Resumimos, no título, a reflexão do leitor, que replicamos na íntegra aqui abaixo:

Tenho lido vários autores sobre a problemática de Gn 1,27 – 2,7. Há em todos os escritores uma grande incoerência nas explicações deste tema, comparando a Bíblia num todo. Se todos dizem que só houve uma e única criação de homem e mulher, então estão todos os autores a dizer que somos frutos de incesto? E vemos, em toda bíblia, leis contra incesto. Não é isso contraditório com a crença de uma só criação de homem e mulher? De facto há dois registos de criação em Genesis, exatamente para nos dar a ideia de que efetivamente houve duas.

 

Esse tema da criação e, em geral, dos primeiros 11 capítulos do livro do Gênesis, é algo que provoca muita discussão e incompreensão. Todavia, começo afirmando que entre os estudiosos da Bíblia, aqueles que têm uma bagagem científica séria, existe bastante consenso e não há dúvidas sobre o texto bíblico em si. Mas é verdade que essa clareza que existe no campo científico não consegue ser adequadamente repassada para os fieis e o público em geral. Isso é fruto, primeiro de tudo, da incapacidade dos exegetas de transmitir verdades aprendidas de maneira séria e responsável graças a estudos profundos. Por outro lado, isso coincide com a pouca abertura dos fieis em entender a revelação divina, preferindo, muitas vezes, permanecer apegados a ensinamentos recebidos da tradição judaica e cristã.

 

Em que concordam os estudiosos

Na prática os biblistas repetem com insistências que os relatos da criação, como estão em Gênesis, não são contos históricos do que aconteceu no início e, como consequência, Adão e Eva não são personagens históricos. Por trás da história narrada existem elementos mitológicos, que o povo de Deus tomou emprestado das civilizações vizinhas para transmitir a própria compreensão da natureza e da criação, que era distinta daquela dessas civilizações. A mensagem central, presente no texto sagrado, é que tudo foi criado por Deus, que colocou o ser humano como centro da sua obra, reservando a ele um destino precioso. Através da sua palavra, deu ao ser humano instruções que garantiam a sua felicidade (o paraíso), mas, ao mesmo tempo, o deixou livre. Graças à liberdade, grande dom divino, houve o pecado, que levou o ser humano ao homicídio e a todas as outras formas de afastamento de Deus, o criador.

Sei que não é fácil mudar nossa perspectiva, pois crescemos aprendendo que Deus criou o ser humano modelando-o com a argila. Não se trata de mudar nossa teologia, que vê em Deus o nosso criador, mas de ler a Bíblia de maneira mais madura, abraçando uma leitura sábia que não nos empobrece, mas que nos faz crescer na fé. Você não deve ter medo de acolher essa leitura da Bíblia, mas tente medir os seus conceitos e confrontá-los com reflexões de pessoas que têm muitos mais instrumentos, sem excluir a fé em Deus criador, que colocou o ser humano ao centro da sua criação. É verdade que não somos donos da verdade, mas temos uma fé que busca entender e que não para nas próprias convicções, abrindo-se a um crescimento constante almejando chegar à verdade que é o próprio Deus, coisa que alcançaremos só quando estivermos com Ele.

 

A questão do incesto

Obviamente essa prática é condenada pela Bíblia, como lemos em Levítico 18,8:

nenhum de vós se aproximará de sua parenta próxima para descobrir a sua nudez. Eu sou Iahweh.

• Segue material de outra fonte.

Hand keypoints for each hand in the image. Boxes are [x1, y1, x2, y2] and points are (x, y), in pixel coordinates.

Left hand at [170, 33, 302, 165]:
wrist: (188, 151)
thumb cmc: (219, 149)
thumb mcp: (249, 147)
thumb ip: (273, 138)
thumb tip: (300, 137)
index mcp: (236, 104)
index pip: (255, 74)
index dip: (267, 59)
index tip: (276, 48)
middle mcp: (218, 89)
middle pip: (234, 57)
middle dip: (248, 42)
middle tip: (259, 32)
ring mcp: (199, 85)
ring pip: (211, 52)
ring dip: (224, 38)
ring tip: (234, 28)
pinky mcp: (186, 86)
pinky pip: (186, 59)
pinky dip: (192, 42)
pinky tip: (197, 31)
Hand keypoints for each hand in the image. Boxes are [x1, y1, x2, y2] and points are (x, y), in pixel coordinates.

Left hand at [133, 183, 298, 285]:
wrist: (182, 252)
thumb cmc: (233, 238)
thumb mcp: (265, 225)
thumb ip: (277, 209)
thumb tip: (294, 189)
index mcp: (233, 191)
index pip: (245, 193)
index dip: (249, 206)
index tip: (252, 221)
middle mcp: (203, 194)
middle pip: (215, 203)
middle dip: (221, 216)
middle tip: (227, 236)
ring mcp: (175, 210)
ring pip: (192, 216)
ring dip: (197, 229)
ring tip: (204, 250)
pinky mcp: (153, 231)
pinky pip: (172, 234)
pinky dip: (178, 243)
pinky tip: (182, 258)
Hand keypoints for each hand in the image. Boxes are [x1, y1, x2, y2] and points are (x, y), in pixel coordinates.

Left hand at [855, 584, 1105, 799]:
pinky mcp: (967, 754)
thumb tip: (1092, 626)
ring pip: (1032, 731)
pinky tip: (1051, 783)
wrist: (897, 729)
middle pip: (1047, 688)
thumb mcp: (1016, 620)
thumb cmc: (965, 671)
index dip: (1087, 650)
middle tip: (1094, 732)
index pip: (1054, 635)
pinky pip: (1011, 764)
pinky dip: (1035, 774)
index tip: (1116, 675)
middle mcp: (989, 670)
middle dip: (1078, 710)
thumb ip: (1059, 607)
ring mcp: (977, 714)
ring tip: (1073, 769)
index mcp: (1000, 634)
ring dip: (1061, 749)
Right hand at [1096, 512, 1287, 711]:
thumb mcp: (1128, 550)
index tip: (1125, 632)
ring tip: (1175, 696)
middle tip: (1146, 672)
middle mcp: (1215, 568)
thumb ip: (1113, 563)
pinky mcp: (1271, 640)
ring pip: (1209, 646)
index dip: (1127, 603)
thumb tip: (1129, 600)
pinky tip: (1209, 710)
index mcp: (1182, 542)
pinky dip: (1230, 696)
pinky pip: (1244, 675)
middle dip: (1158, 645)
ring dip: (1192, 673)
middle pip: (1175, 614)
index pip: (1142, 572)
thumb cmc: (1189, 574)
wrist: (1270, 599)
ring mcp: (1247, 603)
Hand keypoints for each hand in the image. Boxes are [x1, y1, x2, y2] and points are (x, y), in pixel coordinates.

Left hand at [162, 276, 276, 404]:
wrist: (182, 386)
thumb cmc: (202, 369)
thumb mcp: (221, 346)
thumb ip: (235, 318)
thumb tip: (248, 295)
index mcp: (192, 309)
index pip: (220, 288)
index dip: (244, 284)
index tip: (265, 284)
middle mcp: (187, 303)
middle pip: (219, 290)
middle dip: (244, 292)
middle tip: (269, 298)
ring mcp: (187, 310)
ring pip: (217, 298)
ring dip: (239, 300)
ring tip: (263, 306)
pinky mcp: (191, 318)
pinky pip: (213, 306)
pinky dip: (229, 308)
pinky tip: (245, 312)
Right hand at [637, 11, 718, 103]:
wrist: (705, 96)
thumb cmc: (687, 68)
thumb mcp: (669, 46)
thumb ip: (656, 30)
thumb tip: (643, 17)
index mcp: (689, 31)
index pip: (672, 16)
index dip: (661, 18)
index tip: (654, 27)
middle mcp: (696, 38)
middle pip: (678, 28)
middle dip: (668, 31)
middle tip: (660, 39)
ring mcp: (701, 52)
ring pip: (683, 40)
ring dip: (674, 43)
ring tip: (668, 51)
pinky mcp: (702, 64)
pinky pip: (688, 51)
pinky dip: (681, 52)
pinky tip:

"Descobrir a nudez" é uma expressão que designa relações sexuais.

Além disso, podemos também considerar o texto da primeira Carta de Paulo aos Coríntios, no capítulo 5.

A sua hipótese para tentar ajustar o texto dos primeiros capítulos da Bíblia a essa norma não procede. Não temos duas criações, mas dois modos diferentes de ver a criação, coisa que simplesmente prova o fato que esses contos não são históricos, mas expressões de fé que tentam descobrir como Deus criou o mundo e o ser humano. É uma missão inútil tentar conformar a história com quanto contado nos primeiros capítulos da Bíblia, pois ali o enfoque não é histórico.